BEGIN STUDY MATERIAL
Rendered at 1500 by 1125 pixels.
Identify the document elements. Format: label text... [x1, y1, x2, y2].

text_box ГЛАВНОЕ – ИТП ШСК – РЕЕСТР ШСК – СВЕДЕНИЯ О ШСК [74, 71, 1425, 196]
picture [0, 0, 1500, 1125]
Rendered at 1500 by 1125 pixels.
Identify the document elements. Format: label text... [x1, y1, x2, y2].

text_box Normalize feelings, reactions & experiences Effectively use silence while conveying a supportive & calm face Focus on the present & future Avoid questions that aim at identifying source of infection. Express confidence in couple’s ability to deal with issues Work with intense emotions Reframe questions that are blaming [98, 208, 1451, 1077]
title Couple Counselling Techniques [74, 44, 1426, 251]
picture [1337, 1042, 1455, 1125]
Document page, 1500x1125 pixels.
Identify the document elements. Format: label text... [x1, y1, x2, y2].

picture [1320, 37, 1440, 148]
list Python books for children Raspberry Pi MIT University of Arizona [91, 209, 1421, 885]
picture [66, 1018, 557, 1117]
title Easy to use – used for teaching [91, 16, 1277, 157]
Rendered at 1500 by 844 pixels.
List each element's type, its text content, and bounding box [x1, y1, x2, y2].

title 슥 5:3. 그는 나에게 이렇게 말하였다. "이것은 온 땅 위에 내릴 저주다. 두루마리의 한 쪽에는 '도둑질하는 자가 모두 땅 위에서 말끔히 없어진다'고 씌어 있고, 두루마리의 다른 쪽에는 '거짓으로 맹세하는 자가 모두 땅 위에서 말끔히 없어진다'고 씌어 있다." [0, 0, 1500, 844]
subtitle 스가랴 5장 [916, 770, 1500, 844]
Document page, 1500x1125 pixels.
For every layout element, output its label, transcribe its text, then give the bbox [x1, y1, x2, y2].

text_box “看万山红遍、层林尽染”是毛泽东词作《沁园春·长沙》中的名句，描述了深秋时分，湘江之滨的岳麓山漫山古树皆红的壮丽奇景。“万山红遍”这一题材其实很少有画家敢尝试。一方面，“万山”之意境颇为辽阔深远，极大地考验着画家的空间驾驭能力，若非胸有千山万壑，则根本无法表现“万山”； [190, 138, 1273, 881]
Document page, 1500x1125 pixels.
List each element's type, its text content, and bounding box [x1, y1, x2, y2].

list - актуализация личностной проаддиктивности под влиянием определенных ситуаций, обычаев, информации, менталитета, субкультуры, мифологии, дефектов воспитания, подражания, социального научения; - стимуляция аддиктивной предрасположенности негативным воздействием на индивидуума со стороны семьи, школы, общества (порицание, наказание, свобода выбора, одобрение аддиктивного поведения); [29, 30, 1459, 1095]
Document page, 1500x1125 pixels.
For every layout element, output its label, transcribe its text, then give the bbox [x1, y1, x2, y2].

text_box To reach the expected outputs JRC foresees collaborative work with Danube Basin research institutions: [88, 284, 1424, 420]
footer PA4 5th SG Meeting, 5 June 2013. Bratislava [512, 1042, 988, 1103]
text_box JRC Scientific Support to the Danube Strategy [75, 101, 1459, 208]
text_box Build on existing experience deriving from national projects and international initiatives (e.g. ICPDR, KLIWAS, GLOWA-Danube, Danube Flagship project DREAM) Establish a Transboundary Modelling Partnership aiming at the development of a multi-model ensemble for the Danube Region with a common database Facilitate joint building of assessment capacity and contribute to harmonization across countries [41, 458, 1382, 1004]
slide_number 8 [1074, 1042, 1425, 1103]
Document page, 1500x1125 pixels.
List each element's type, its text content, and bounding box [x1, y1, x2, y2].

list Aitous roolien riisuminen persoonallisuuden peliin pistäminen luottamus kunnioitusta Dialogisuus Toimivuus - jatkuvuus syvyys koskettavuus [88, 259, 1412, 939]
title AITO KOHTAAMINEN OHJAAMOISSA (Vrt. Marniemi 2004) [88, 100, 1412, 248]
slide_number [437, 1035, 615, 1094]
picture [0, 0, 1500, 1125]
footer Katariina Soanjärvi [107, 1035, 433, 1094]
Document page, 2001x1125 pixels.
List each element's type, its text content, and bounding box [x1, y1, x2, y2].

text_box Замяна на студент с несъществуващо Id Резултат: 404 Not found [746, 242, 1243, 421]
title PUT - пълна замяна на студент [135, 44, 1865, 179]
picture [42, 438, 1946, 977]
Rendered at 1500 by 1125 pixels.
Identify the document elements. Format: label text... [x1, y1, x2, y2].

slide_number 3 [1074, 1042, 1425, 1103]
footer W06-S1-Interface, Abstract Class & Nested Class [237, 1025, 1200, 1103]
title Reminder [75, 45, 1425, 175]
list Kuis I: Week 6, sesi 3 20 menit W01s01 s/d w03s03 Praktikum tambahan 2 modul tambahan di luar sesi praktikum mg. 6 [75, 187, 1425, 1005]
END STUDY MATERIAL
Print the material once more, keeping every word as it is.

RESULT BELOW →
Rendered at 1500 by 1125 pixels.
Identify the document elements. Format: label text... [x1, y1, x2, y2].

text_box ГЛАВНОЕ – ИТП ШСК – РЕЕСТР ШСК – СВЕДЕНИЯ О ШСК [74, 71, 1425, 196]
picture [0, 0, 1500, 1125]
Rendered at 1500 by 1125 pixels.
Identify the document elements. Format: label text... [x1, y1, x2, y2].

text_box Normalize feelings, reactions & experiences Effectively use silence while conveying a supportive & calm face Focus on the present & future Avoid questions that aim at identifying source of infection. Express confidence in couple’s ability to deal with issues Work with intense emotions Reframe questions that are blaming [98, 208, 1451, 1077]
title Couple Counselling Techniques [74, 44, 1426, 251]
picture [1337, 1042, 1455, 1125]
Document page, 1500x1125 pixels.
Identify the document elements. Format: label text... [x1, y1, x2, y2].

picture [1320, 37, 1440, 148]
list Python books for children Raspberry Pi MIT University of Arizona [91, 209, 1421, 885]
picture [66, 1018, 557, 1117]
title Easy to use – used for teaching [91, 16, 1277, 157]
Rendered at 1500 by 844 pixels.
List each element's type, its text content, and bounding box [x1, y1, x2, y2].

title 슥 5:3. 그는 나에게 이렇게 말하였다. "이것은 온 땅 위에 내릴 저주다. 두루마리의 한 쪽에는 '도둑질하는 자가 모두 땅 위에서 말끔히 없어진다'고 씌어 있고, 두루마리의 다른 쪽에는 '거짓으로 맹세하는 자가 모두 땅 위에서 말끔히 없어진다'고 씌어 있다." [0, 0, 1500, 844]
subtitle 스가랴 5장 [916, 770, 1500, 844]
Document page, 1500x1125 pixels.
For every layout element, output its label, transcribe its text, then give the bbox [x1, y1, x2, y2].

text_box “看万山红遍、层林尽染”是毛泽东词作《沁园春·长沙》中的名句，描述了深秋时分，湘江之滨的岳麓山漫山古树皆红的壮丽奇景。“万山红遍”这一题材其实很少有画家敢尝试。一方面，“万山”之意境颇为辽阔深远，极大地考验着画家的空间驾驭能力，若非胸有千山万壑，则根本无法表现“万山”； [190, 138, 1273, 881]
Document page, 1500x1125 pixels.
List each element's type, its text content, and bounding box [x1, y1, x2, y2].

list - актуализация личностной проаддиктивности под влиянием определенных ситуаций, обычаев, информации, менталитета, субкультуры, мифологии, дефектов воспитания, подражания, социального научения; - стимуляция аддиктивной предрасположенности негативным воздействием на индивидуума со стороны семьи, школы, общества (порицание, наказание, свобода выбора, одобрение аддиктивного поведения); [29, 30, 1459, 1095]
Document page, 1500x1125 pixels.
For every layout element, output its label, transcribe its text, then give the bbox [x1, y1, x2, y2].

text_box To reach the expected outputs JRC foresees collaborative work with Danube Basin research institutions: [88, 284, 1424, 420]
footer PA4 5th SG Meeting, 5 June 2013. Bratislava [512, 1042, 988, 1103]
text_box JRC Scientific Support to the Danube Strategy [75, 101, 1459, 208]
text_box Build on existing experience deriving from national projects and international initiatives (e.g. ICPDR, KLIWAS, GLOWA-Danube, Danube Flagship project DREAM) Establish a Transboundary Modelling Partnership aiming at the development of a multi-model ensemble for the Danube Region with a common database Facilitate joint building of assessment capacity and contribute to harmonization across countries [41, 458, 1382, 1004]
slide_number 8 [1074, 1042, 1425, 1103]
Document page, 1500x1125 pixels.
List each element's type, its text content, and bounding box [x1, y1, x2, y2].

list Aitous roolien riisuminen persoonallisuuden peliin pistäminen luottamus kunnioitusta Dialogisuus Toimivuus - jatkuvuus syvyys koskettavuus [88, 259, 1412, 939]
title AITO KOHTAAMINEN OHJAAMOISSA (Vrt. Marniemi 2004) [88, 100, 1412, 248]
slide_number [437, 1035, 615, 1094]
picture [0, 0, 1500, 1125]
footer Katariina Soanjärvi [107, 1035, 433, 1094]
Document page, 2001x1125 pixels.
List each element's type, its text content, and bounding box [x1, y1, x2, y2].

text_box Замяна на студент с несъществуващо Id Резултат: 404 Not found [746, 242, 1243, 421]
title PUT - пълна замяна на студент [135, 44, 1865, 179]
picture [42, 438, 1946, 977]
Rendered at 1500 by 1125 pixels.
Identify the document elements. Format: label text... [x1, y1, x2, y2].

slide_number 3 [1074, 1042, 1425, 1103]
footer W06-S1-Interface, Abstract Class & Nested Class [237, 1025, 1200, 1103]
title Reminder [75, 45, 1425, 175]
list Kuis I: Week 6, sesi 3 20 menit W01s01 s/d w03s03 Praktikum tambahan 2 modul tambahan di luar sesi praktikum mg. 6 [75, 187, 1425, 1005]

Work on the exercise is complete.